Kibice mogli oglądać mecz za pośrednictwem internetu. W mediach społecznościowych wrzało już od rana, co świadczyło o dużym zainteresowaniu spotkaniem. Pierwszego seta Astra zaczęła doskonale. Po kilku bardzo dobrych akcjach prowadziliśmy już 14:10. Z każdą kolejną piłką nowosolanie zwiększali swoją przewagę i tak prowadziliśmy 20:17, 22:20, 24:21 żeby wygrać 25:22.  Drugi set również zaczął się po myśli Koliberków. Widać było, że zawodnicy bawią się grą i bezkompromisowo ogrywają przeciwnika. Kolibry prowadziły w drugim secie 13:8, 17:12, 22:17 i ostatecznie pokonały siatkarzy z Sobieskiego 25:18. Znawcy siatkówki wiedzą, że trzeci set jest najważniejszy i decydujący, bo jak nie wygrasz 3:0 to przegrasz 2:3. Mając tę świadomość kibice przed telewizorami czekali co się wydarzy. Wszystko zapowiadało powtórkę dwóch pierwszych setów. Astra prowadziła ale tylko na początku. Sobieski złapał wiatr w żagle i pokazał jak się gra po męsku. Sportowcy Żagania solidnie się nam postawili prowadząc z Astrą w trzecim secie 18:12, 20:14, 24:17 żeby ostatecznie nas pokonać 25:19. Czwarty set był morderczy każda z drużyn uważała go za decydujący. Astra chciała zakończyć spotkanie a Sobieski walczył o tie breaka. Walka toczyła się punkt za punkt. Drużyny walczyły o każdą piłkę nie wysuwając się na zdecydowaną przewagę. Raz bliżej zwycięstwa była Astra, żeby po dwóch piłkach bliżej zakończenia seta był Sobieski. Szczęście uśmiechnęło się do Sobieskiego, który wygrał tę batalię 31:29. Przed zawodnikami był tie break i tak naprawdę wielka niewiadoma. Kolibry od początku tie breaka zaczęły wysoko fruwać. Pokazali, że dwa wygrane przez Sobieskiego sety nie zrobiły na nich wrażenia. Natychmiast przejęliśmy inicjatywę i nie pozwoliliśmy jej sobie odebrać. Kibice przez telewizorami wstrzymali oddech. Zawodnicy nie zawiedli, pokazali kto jest mistrzem tego spotkania dominując przeciwnika 10:7, 12:7, 13:9 żeby wygrać 15:10. Po zakończeniu spotkania nasi siatkarze podziękowali kibicom za wsparcie krzycząc „dziękujemy: do kamery. Najlepszym zawodnikiem meczu został wybrany rozgrywający Mateusz Ruciński.

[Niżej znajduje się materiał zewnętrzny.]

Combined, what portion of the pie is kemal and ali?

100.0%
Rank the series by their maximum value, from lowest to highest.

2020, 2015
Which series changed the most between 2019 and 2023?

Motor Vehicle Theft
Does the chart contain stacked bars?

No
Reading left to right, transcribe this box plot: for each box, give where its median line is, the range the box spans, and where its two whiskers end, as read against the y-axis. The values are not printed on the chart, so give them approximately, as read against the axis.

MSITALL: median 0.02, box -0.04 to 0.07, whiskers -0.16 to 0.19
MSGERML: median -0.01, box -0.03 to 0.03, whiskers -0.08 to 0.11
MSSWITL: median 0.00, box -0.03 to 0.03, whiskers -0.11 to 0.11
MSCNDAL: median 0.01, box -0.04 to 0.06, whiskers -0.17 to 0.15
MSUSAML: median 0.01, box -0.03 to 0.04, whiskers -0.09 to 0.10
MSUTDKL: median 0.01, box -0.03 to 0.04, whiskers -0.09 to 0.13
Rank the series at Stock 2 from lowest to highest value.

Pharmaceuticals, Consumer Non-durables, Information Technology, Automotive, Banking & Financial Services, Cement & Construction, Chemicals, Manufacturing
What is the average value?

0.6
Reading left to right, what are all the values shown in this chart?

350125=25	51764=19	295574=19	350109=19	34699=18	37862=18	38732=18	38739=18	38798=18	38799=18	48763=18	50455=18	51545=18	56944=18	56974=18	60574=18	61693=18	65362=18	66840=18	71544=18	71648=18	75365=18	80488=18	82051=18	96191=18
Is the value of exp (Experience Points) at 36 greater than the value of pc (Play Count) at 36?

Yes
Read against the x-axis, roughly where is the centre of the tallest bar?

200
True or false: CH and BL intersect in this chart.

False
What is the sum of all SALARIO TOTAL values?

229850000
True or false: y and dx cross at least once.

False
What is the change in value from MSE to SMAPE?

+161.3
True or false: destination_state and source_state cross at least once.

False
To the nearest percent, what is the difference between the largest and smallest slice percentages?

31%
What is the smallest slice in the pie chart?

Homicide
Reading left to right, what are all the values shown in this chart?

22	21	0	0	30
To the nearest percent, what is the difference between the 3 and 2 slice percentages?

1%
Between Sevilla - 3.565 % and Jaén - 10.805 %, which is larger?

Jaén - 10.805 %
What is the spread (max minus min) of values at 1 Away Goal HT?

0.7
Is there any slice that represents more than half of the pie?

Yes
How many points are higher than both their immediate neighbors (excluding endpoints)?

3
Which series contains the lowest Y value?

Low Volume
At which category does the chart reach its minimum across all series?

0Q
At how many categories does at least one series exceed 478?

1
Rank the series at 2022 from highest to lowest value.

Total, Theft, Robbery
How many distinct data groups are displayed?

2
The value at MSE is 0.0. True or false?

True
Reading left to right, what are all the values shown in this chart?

– Słabo weszliśmy w mecz, bardzo słabo. Nie gramy tego co na treningach. Będziemy walczyć, żeby wskoczyć na fotel lidera. Wprawdzie nas nie dopada kwarantanna ale nie gramy spotkań, bo inne zespoły są w kwarantannie. Dobrze, że my nie chorujemy. Cesze się, że zespół się podniósł po dwóch przegranych setach ale będziemy doskonalić formę i pokażemy więcej – zapowiada Krzysztof Dobek trener Sobieskiego.

Trener Astry Wiktor Zasowski przyznaje, że spotkanie jak zwykle dostarczyło dużo emocji. – W meczach derbowych tak jest, że każdy chce się pokazać w województwie z jak najlepszej strony. Żagań jest po wygranym ciężkim meczu z Chrobrym Głogów i tym samym na fali. My po dłuższej przerwie też byliśmy zdeterminowani. Niestety po dwóch setach poczuliśmy się trochę zbyt pewnie. Później wpadło nam kilka piłek i Sobieski złapał rytm zasłużenie wygrywając. W czwartym secie zabrakło nam niewiele do wygranego starcia. W piątym wróciła koncentracja i wygraliśmy. Z pewnością mamy o czym rozmawiać – mówi z uśmiechem Wiktor Zasowski.

Przed Astrą wyjazdowe spotkanie z Bielawianką Bielawa. Wiadomo, że bez kibiców niestety nie wiadomo czy w ogóle się odbędzie. Odpowiedzialny za brak meczu będzie koronawirus. Ostateczna informacja ma być w połowie tygodnia.